:: Dataset excerpts ::

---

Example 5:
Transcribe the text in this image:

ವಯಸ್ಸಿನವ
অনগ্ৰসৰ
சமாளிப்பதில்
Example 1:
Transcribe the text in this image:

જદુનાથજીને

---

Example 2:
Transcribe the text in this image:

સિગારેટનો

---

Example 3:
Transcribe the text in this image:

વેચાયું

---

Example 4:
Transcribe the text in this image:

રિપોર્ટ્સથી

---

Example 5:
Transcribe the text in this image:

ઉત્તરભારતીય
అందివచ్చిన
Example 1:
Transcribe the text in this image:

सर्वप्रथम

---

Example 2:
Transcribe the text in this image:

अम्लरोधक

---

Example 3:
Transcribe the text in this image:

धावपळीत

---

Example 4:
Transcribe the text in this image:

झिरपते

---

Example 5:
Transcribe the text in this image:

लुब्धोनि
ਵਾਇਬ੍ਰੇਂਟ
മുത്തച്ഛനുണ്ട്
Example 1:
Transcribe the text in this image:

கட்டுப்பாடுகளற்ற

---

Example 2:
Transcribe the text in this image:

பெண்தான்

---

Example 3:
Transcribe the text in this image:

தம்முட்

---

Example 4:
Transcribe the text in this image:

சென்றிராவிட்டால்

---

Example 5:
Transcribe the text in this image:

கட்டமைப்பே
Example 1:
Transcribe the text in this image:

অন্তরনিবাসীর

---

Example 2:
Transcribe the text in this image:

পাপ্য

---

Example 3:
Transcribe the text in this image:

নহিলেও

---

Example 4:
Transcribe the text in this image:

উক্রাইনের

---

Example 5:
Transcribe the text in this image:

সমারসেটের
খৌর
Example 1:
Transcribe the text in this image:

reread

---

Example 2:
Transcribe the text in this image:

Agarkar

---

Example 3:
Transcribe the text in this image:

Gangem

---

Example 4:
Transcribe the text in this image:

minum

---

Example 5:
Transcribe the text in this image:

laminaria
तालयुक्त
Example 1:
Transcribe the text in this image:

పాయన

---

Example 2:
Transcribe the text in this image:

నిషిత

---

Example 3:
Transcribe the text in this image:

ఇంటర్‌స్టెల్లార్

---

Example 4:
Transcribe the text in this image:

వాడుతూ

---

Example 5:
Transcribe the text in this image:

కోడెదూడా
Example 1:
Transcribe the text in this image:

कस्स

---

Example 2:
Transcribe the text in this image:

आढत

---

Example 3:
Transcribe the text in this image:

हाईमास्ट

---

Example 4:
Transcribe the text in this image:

:::

What is needed here is an exact copy of every record.

Answer to this task
---

Example 5:
Transcribe the text in this image:

ವಯಸ್ಸಿನವ
অনগ্ৰসৰ
சமாளிப்பதில்
Example 1:
Transcribe the text in this image:

જદુનાથજીને

---

Example 2:
Transcribe the text in this image:

સિગારેટનો

---

Example 3:
Transcribe the text in this image:

વેચાયું

---

Example 4:
Transcribe the text in this image:

રિપોર્ટ્સથી

---

Example 5:
Transcribe the text in this image:

ઉત્તરભારતીય
అందివచ్చిన
Example 1:
Transcribe the text in this image:

सर्वप्रथम

---

Example 2:
Transcribe the text in this image:

अम्लरोधक

---

Example 3:
Transcribe the text in this image:

धावपळीत

---

Example 4:
Transcribe the text in this image:

झिरपते

---

Example 5:
Transcribe the text in this image:

लुब्धोनि
ਵਾਇਬ੍ਰੇਂਟ
മുത്തച്ഛനുണ്ട്
Example 1:
Transcribe the text in this image:

கட்டுப்பாடுகளற்ற

---

Example 2:
Transcribe the text in this image:

பெண்தான்

---

Example 3:
Transcribe the text in this image:

தம்முட்

---

Example 4:
Transcribe the text in this image:

சென்றிராவிட்டால்

---

Example 5:
Transcribe the text in this image:

கட்டமைப்பே
Example 1:
Transcribe the text in this image:

অন্তরনিবাসীর

---

Example 2:
Transcribe the text in this image:

পাপ্য

---

Example 3:
Transcribe the text in this image:

নহিলেও

---

Example 4:
Transcribe the text in this image:

উক্রাইনের

---

Example 5:
Transcribe the text in this image:

সমারসেটের
খৌর
Example 1:
Transcribe the text in this image:

reread

---

Example 2:
Transcribe the text in this image:

Agarkar

---

Example 3:
Transcribe the text in this image:

Gangem

---

Example 4:
Transcribe the text in this image:

minum

---

Example 5:
Transcribe the text in this image:

laminaria
तालयुक्त
Example 1:
Transcribe the text in this image:

పాయన

---

Example 2:
Transcribe the text in this image:

నిషిత

---

Example 3:
Transcribe the text in this image:

ఇంటర్‌స్టెల్లార్

---

Example 4:
Transcribe the text in this image:

వాడుతూ

---

Example 5:
Transcribe the text in this image:

కోడెదూడా
Example 1:
Transcribe the text in this image:

कस्स

---

Example 2:
Transcribe the text in this image:

आढत

---

Example 3:
Transcribe the text in this image:

हाईमास्ट

---

Example 4:
Transcribe the text in this image:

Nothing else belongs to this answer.